1 European At this level it is feasible to train very large models from scratch. Getting access to this level of compute is usually done by applying for access to a European HPC center. Usually easy to get 8-16 GPU's, with possibliity to get up towards 500-800 GPU's depending on the project you are doing and the particular HPC center. Walltime is usually not restricted, instead limitations are set on total number of GPU hours used. See Karolina and Meluxina for examples of European HPC centers with GPUs.
0 Global The highest level of compute. Possibility to above 1000 GPU's and doing calculations at exoscale. Usually only available to large research projects and collaborations with industry. See LUMI for an example of a global HPC center with GPUs.

The P1 cluster sits at level 3 in the hierarchy. The current hardware configuration consists of 7 Lenovo ThinkSystem SR665 V3 servers, each with 2 AMD EPYC 9354 32-Core Processors, and 768GB of RAM. Each node is equipped with 2 NVIDIA H100 PCIe GPU cards, with 80 GB of memory each. The Operating System is Alma Linux (ver. 9.2), and the servers are under control of a scheduling environment (LSF), to manage the concurrent workload of several simultaneous users.

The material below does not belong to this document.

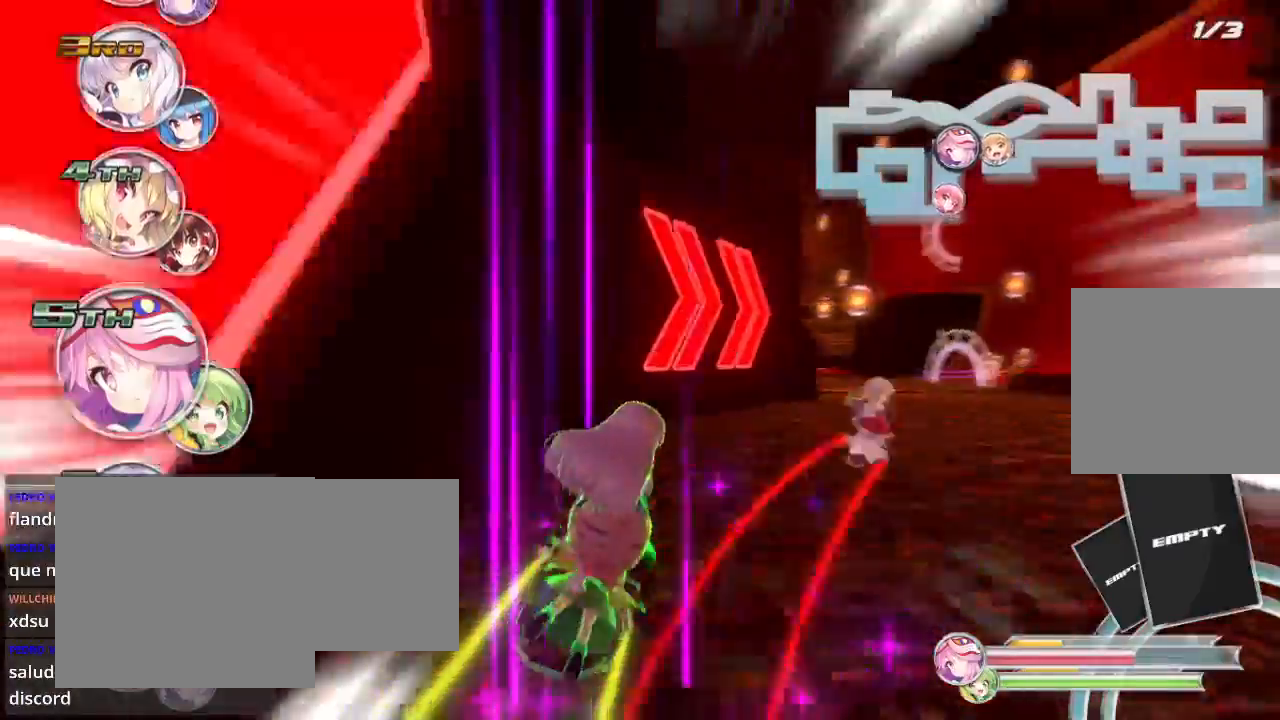
{"buttons": ["R2"], "left_stick": "down-right", "right_stick": "center", "events": []}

5 of the servers are available for batch jobs and in a queue named p1. 2 of the servers are reserved for interactive usage on a queue called p1i, and should be used for setting up the models, the computational environment, and for everything that needs interactive access.

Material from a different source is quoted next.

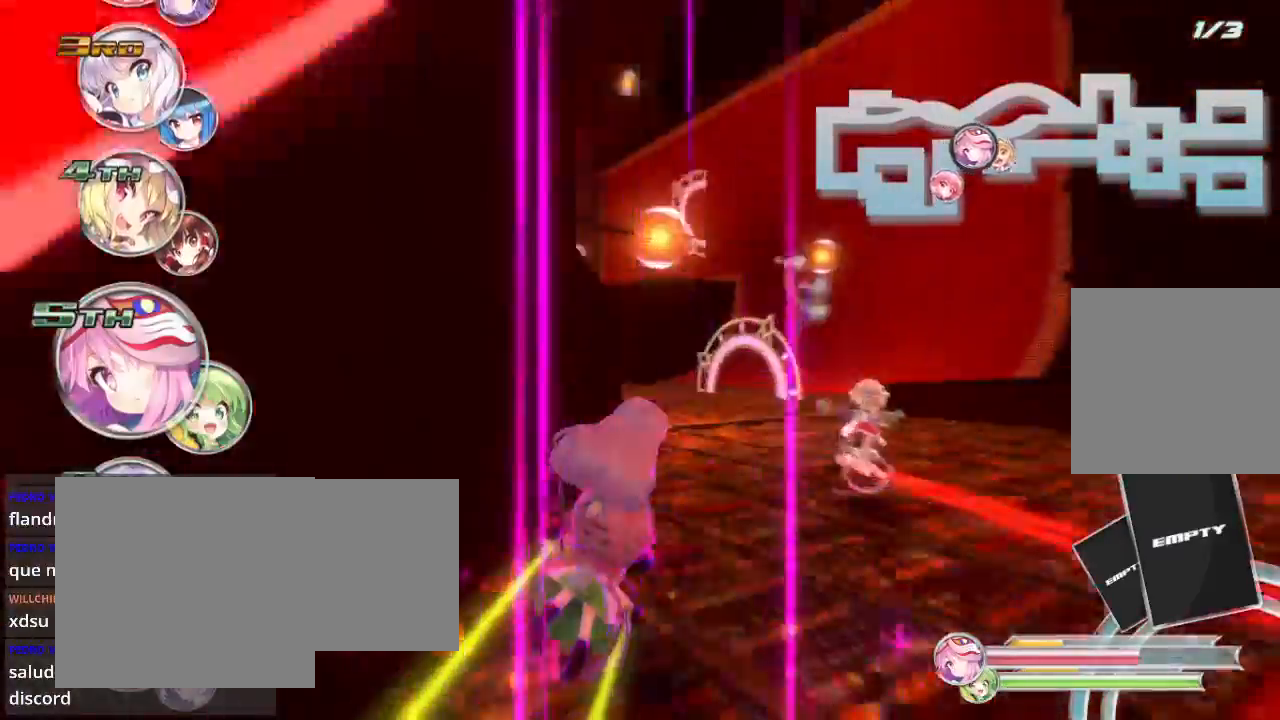
{"buttons": ["R2"], "left_stick": "right", "right_stick": "center", "events": [[133, "left_stick", "right"], [333, "left_stick", "center"], [467, "left_stick", "right"]]}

The servers are connected to a 60TiB storage, accessible under /dtu/p1, this is reserved to P1 users.

Fair Use

The following rules are in place to ensure fair use of the P1 HPC:

  • maximum wall time: 72 hours
  • maximum amount of nodes/GPU's used: 50% of the available resources
  • 500 gb of storage (+30gb in home directory)

If you have a project that requires more resources than the above, please contact the governance group compute-governance-p1@aicentre.dk to discuss your needs.

Warning

The current P1 HPC cluster is only intended for non-GDPR data e.g. public datasets, open benchmarks, etc. To be more specific, you can still work on private datasets because your home directory is not shared with other users, but data is not encrypted in a way to be GDPR compliant. P1 is in the process of setting up a separate HPC for GDPR data.

Investing Your Compute Budget

If you have compute funding or are applying for compute funding, you are very welcome to contact P1's compute coordinator for a consultation.

Generally, P1 can help purchasing hardware for you if it is to be a part of P1's clusters. In this setup you would have priority access to the hardware that you purchase, but if it is unused other researchers at P1 can use it as well. Most HPC hardware has an expected utilization time of approximately 5 years.

An example of a compute budget expenditure - a researcher might have 400k DKK for non-GDPR computing. In that case P1 can purchase a 2xA100 node, with the researcher getting priority access. With the last 100k DKK, we recommend a diversification of the researchers compute portfolio. Using some of the 100k for personal computers with powerful GPU's and reserving a siginificant portion of funds for later. This could be for storage or cloud compute. Having the budget to spring for cloud compute if peak pressure on other computing resources makes training a model in time for a submission deadline infeasible can be necessary.